EXERCISE BRIEF:
Find every line in the records below that holds the word "pixels", and copy it out.

(Dataset items)
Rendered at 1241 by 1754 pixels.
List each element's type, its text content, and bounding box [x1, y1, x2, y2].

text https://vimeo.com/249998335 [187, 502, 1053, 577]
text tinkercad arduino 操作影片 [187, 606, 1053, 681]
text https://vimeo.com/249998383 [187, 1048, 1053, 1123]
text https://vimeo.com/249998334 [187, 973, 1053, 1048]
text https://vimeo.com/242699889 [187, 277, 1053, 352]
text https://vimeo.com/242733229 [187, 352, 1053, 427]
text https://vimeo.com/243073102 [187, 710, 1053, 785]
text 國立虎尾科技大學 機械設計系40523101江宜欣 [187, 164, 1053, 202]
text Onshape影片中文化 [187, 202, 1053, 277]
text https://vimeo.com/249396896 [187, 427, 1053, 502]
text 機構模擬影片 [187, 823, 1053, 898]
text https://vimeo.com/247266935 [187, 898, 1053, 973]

---

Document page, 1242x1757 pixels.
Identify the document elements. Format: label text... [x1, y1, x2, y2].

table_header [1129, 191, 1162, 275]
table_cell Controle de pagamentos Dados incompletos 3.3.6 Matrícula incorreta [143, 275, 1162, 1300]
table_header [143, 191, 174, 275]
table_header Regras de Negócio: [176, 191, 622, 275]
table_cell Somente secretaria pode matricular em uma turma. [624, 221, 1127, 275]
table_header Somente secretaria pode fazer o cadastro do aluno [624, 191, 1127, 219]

YOUR RESPONSE:
Rendered at 1241 by 1754 pixels.
Document page, 1242x1757 pixels.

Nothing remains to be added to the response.